Вышли на палубу. За зубцами далекого леса садилось багровое солнце. Рябь на реке была с барашками. Стоя возле борта, всматривались в темную глубь реки. Постепенно выступили со дна очертания затонувшего парохода, парохода, в который монитор врезался на двенадцати узлах хода... Хорошие их ждали перспективы!
- Проклятье, - бормотал Клайк, перегибаясь через поручни. - Эти большевики захламили весь фарватер... Ты видишь?
- Вижу, - ответил Басалаго. - Мы затерлись как раз между трубами. А пароход наверняка старый, и трубы на нем чугунные. Теперь твой "Родс" попал в клещи... Попробуй вырваться!
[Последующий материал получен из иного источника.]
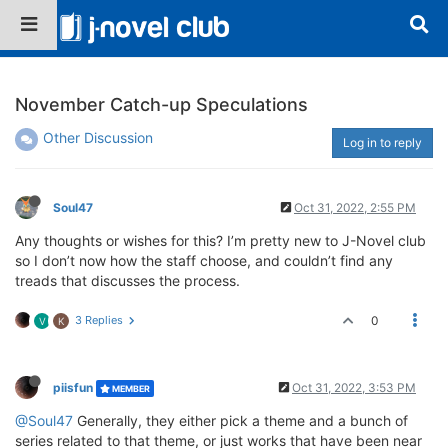
November Catch-up Speculations
Other Discussion
Log in to reply
Soul47
Oct 31, 2022, 2:55 PM
Any thoughts or wishes for this? I’m pretty new to J-Novel club
so I don’t now how the staff choose, and couldn’t find any
treads that discusses the process.
3 Replies
0
V
K
piisfun
Oct 31, 2022, 3:53 PM
MEMBER
@Soul47
Generally, they either pick a theme and a bunch of
series related to that theme, or just works that have been near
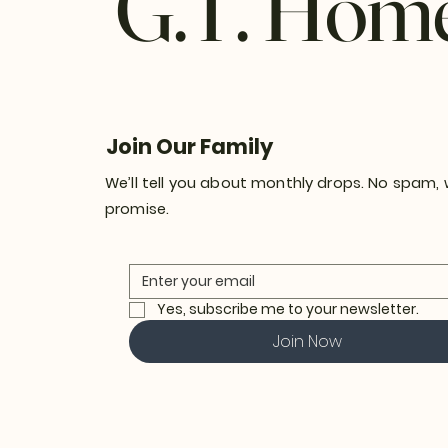
G.T. Hom
Join Our Family
We’ll tell you about monthly drops. No spam,
promise.
Yes, subscribe me to your newsletter.
Join Now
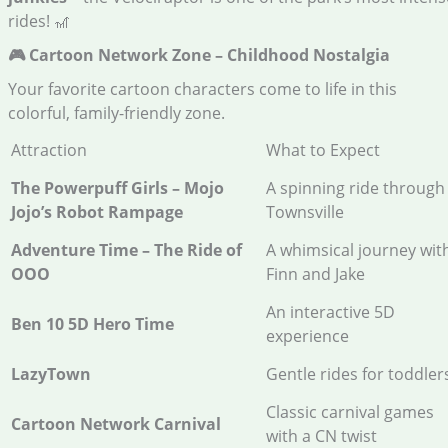
rides! 🎢
🎮 Cartoon Network Zone – Childhood Nostalgia
Your favorite cartoon characters come to life in this
colorful, family-friendly zone.
Attraction
What to Expect
The Powerpuff Girls – Mojo
A spinning ride through
Jojo’s Robot Rampage
Townsville
Adventure Time – The Ride of
A whimsical journey wit
OOO
Finn and Jake
An interactive 5D
Ben 10 5D Hero Time
experience
LazyTown
Gentle rides for toddler
Classic carnival games
Cartoon Network Carnival
with a CN twist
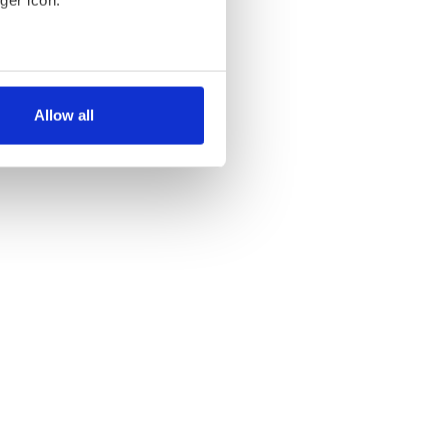
ger icon.
several meters
Allow all
ails section
.
se our traffic. We also share
ers who may combine it with
 services.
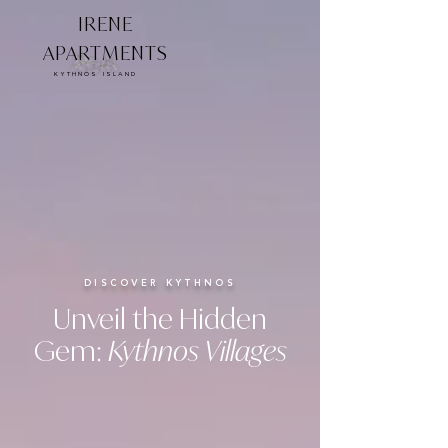
IRENE
APARTMENTS
KYTHNOS ISLAND
DISCOVER KYTHNOS
Unveil the Hidden
Gem:
Kythnos Villages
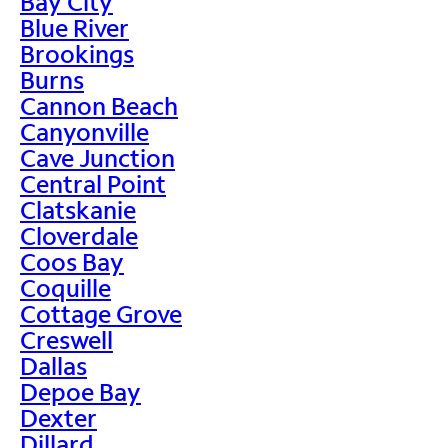
Bay City
Blue River
Brookings
Burns
Cannon Beach
Canyonville
Cave Junction
Central Point
Clatskanie
Cloverdale
Coos Bay
Coquille
Cottage Grove
Creswell
Dallas
Depoe Bay
Dexter
Dillard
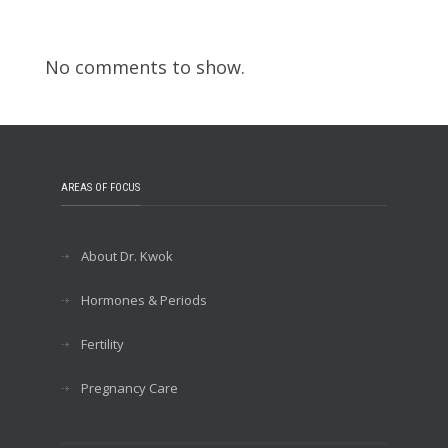
Recent Comments
No comments to show.
AREAS OF FOCUS
About Dr. Kwok
Hormones & Periods
Fertility
Pregnancy Care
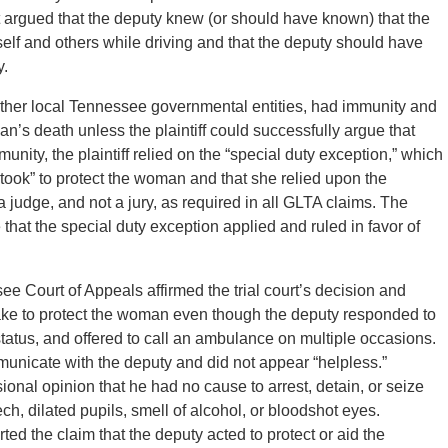
t argued that the deputy knew (or should have known) that the
f and others while driving and that the deputy should have
y.
other local Tennessee governmental entities, had immunity and
n’s death unless the plaintiff could successfully argue that
nity, the plaintiff relied on the “special duty exception,” which
rtook” to protect the woman and that she relied upon the
 judge, and not a jury, as required in all GLTA claims. The
e that the special duty exception applied and ruled in favor of
e Court of Appeals affirmed the trial court’s decision and
rtake to protect the woman even though the deputy responded to
tatus, and offered to call an ambulance on multiple occasions.
unicate with the deputy and did not appear “helpless.”
sional opinion that he had no cause to arrest, detain, or seize
 dilated pupils, smell of alcohol, or bloodshot eyes.
ted the claim that the deputy acted to protect or aid the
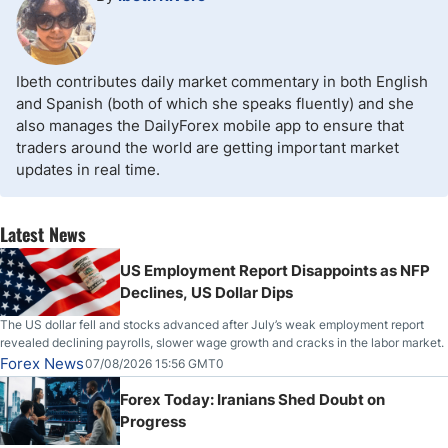
Ibeth contributes daily market commentary in both English
and Spanish (both of which she speaks fluently) and she
also manages the DailyForex mobile app to ensure that
traders around the world are getting important market
updates in real time.
Latest News
US Employment Report Disappoints as NFP
Declines, US Dollar Dips
The US dollar fell and stocks advanced after July’s weak employment report
revealed declining payrolls, slower wage growth and cracks in the labor market.
Forex News
07/08/2026 15:56 GMT0
Forex Today: Iranians Shed Doubt on
Progress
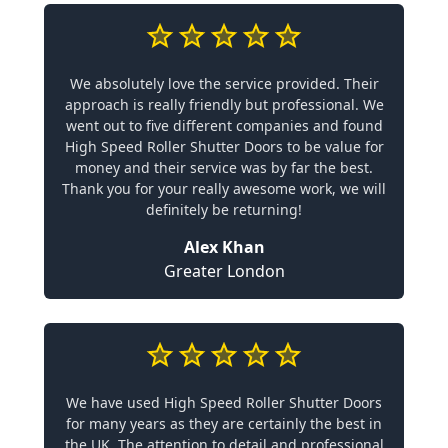
We absolutely love the service provided. Their
approach is really friendly but professional. We
went out to five different companies and found
High Speed Roller Shutter Doors to be value for
money and their service was by far the best.
Thank you for your really awesome work, we will
definitely be returning!
Alex Khan
Greater London
We have used High Speed Roller Shutter Doors
for many years as they are certainly the best in
the UK. The attention to detail and professional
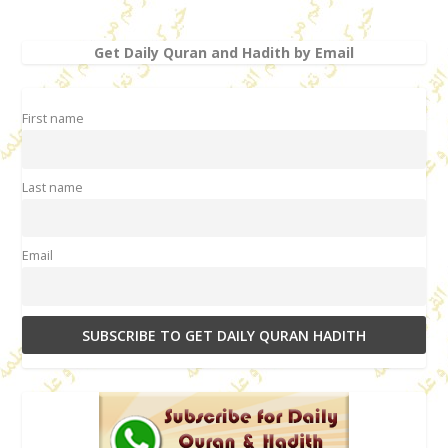
Get Daily Quran and Hadith by Email
First name
Last name
Email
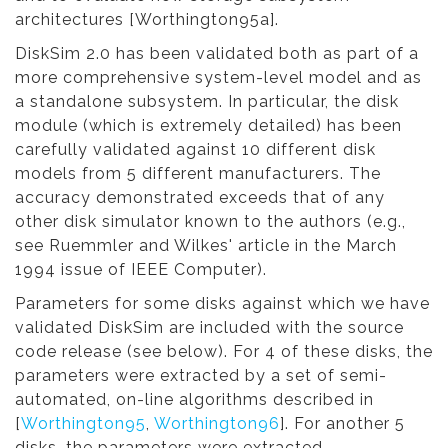
architectures [Worthington95a].
DiskSim 2.0 has been validated both as part of a
more comprehensive system-level model and as
a standalone subsystem. In particular, the disk
module (which is extremely detailed) has been
carefully validated against 10 different disk
models from 5 different manufacturers. The
accuracy demonstrated exceeds that of any
other disk simulator known to the authors (e.g.,
see Ruemmler and Wilkes' article in the March
1994 issue of IEEE Computer).
Parameters for some disks against which we have
validated DiskSim are included with the source
code release (see below). For 4 of these disks, the
parameters were extracted by a set of semi-
automated, on-line algorithms described in
[
Worthington95
,
Worthington96
]. For another 5
disks, the parameters were extracted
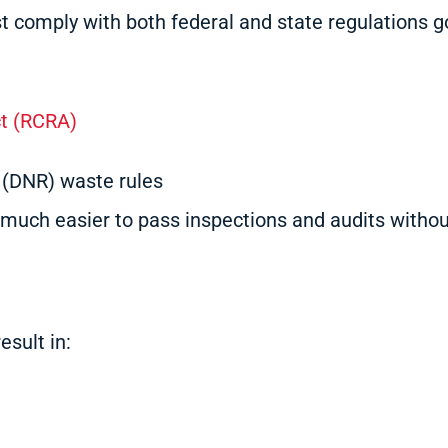
ust comply with both federal and state regulations 
t (RCRA)
 (DNR) waste rules
much easier to pass inspections and audits withou
esult in:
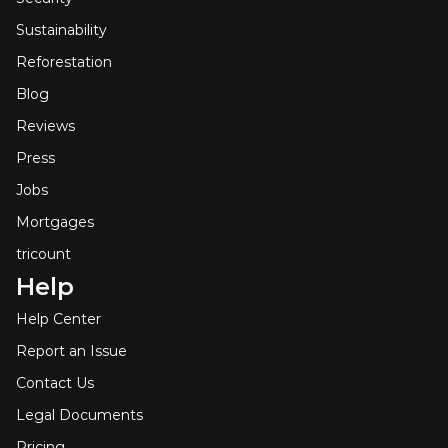
Sustainability
Reforestation
Blog
Reviews
Press
Jobs
Mortgages
tricount
Help
Help Center
Report an Issue
Contact Us
Legal Documents
Pricing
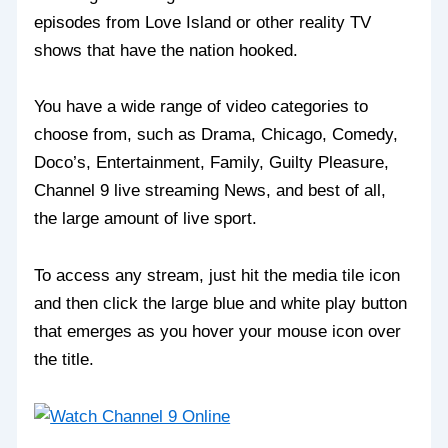
episodes from Love Island or other reality TV
shows that have the nation hooked.
You have a wide range of video categories to
choose from, such as Drama, Chicago, Comedy,
Doco’s, Entertainment, Family, Guilty Pleasure,
Channel 9 live streaming News, and best of all,
the large amount of live sport.
To access any stream, just hit the media tile icon
and then click the large blue and white play button
that emerges as you hover your mouse icon over
the title.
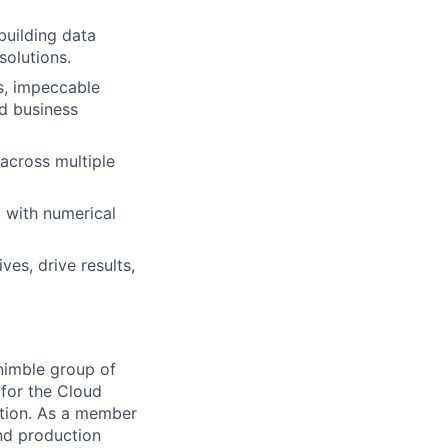
 building data
solutions.
s, impeccable
ed business
 across multiple
g with numerical
ves, drive results,
nimble group of
for the Cloud
ation. As a member
and production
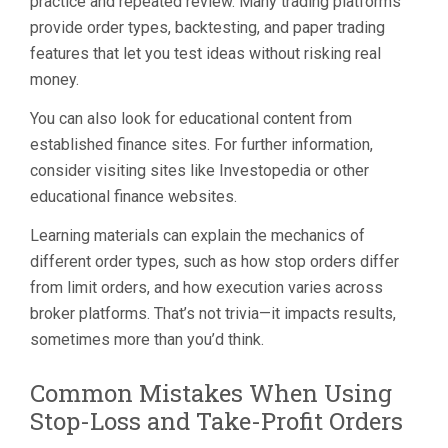
practice and repeated review. Many trading platforms
provide order types, backtesting, and paper trading
features that let you test ideas without risking real
money.
You can also look for educational content from
established finance sites. For further information,
consider visiting sites like Investopedia or other
educational finance websites.
Learning materials can explain the mechanics of
different order types, such as how stop orders differ
from limit orders, and how execution varies across
broker platforms. That’s not trivia—it impacts results,
sometimes more than you’d think.
Common Mistakes When Using
Stop-Loss and Take-Profit Orders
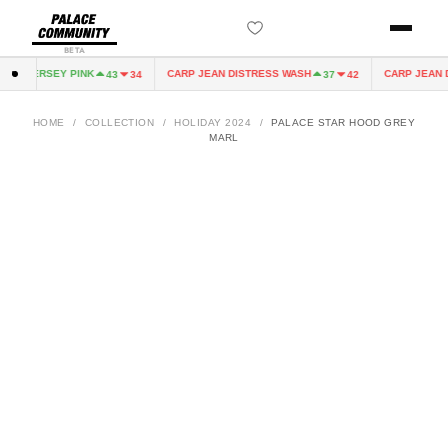
BETA
RY JERSEY PINK
CARP JEAN DISTRESS WASH
CARP JEAN DI
43
34
37
42
HOME
/
COLLECTION
/
HOLIDAY 2024
/
PALACE STAR HOOD GREY
MARL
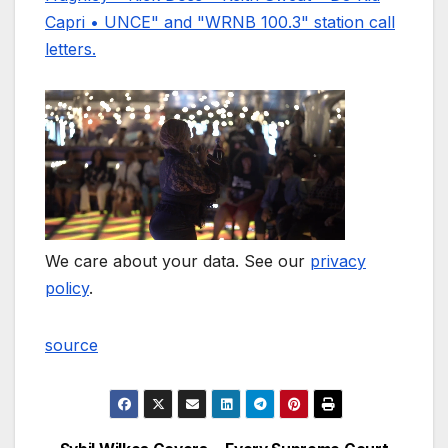
We care about your data. See our
privacy
policy
.
source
- Фуль-спит - назад! - прогорланил Клайк, и монитор, содрогаясь корпусом, стал бешено рваться из зажима пароходных труб; винты взбаламутили грунт, а с "утопленника" сейчас всплывали наверх двери корабля, швабры, скамейки для пассажиров. И, наконец, пулей вылетел из каюты гуттаперчевый "Вовочка" - детская игрушка - в штанишках в тюбетейке на голове. Выпучив голубые глаза, "Вовочка" запрыгал на ряби, как поплавок, с интересом разглядывая прошитую заклепками броню монитора.
- Клайк! - посоветовал Басалаго. - Лучше машину - на стоп, а завести концы на берег, чтобы тянуться винтами и брашпилем...
- Проклятая река, - сплюнул Клайк, целясь в пучеглазого "Вовочку". Ни фарватера, ни карт, ни маяков; только хитрые русские лоцмана, которые не встанут за штурвал, пока я не накачаю их виски... О! - вдруг вытянул руку коммандер. - Вот сверху идет посудина, сейчас мы ее запряжем на выручку...
Басалаго вскинул бинокль: пыхтел по реке пароходишко-самотоп, и на скуле его блеснуло название "Не тронь меня!". Лейтенант не разглядел одной подробности: за "Не тронь меня!" тянулся по воде буксирный трос, который волок за собой "Красную бедноту". Заворотив за мыс, пароходишко остановился, густо дымя, и для британского монитора плавбатарея оставалась невидимой. Напрасно англичане ждали, когда же самотоп приблизится, чтобы передать ему конец для буксировки.
- Что-то они горячки не порют... ваши русские!
Басалаго вступился за своих соотечественников:
- Вы же не даете им угля, они топят дровами. Видать, попалось сырое полено. Давай подождем, пока оно разгорится...
Но "Беднота" уже освоилась с обстановкой и шарахнула через мыс пристрелочным... Да так удачно, что при всей нечаянности попадания поручни вдоль борта монитора снесло, словно сбрило. Это было так неожиданно, что на палубе остолбенели.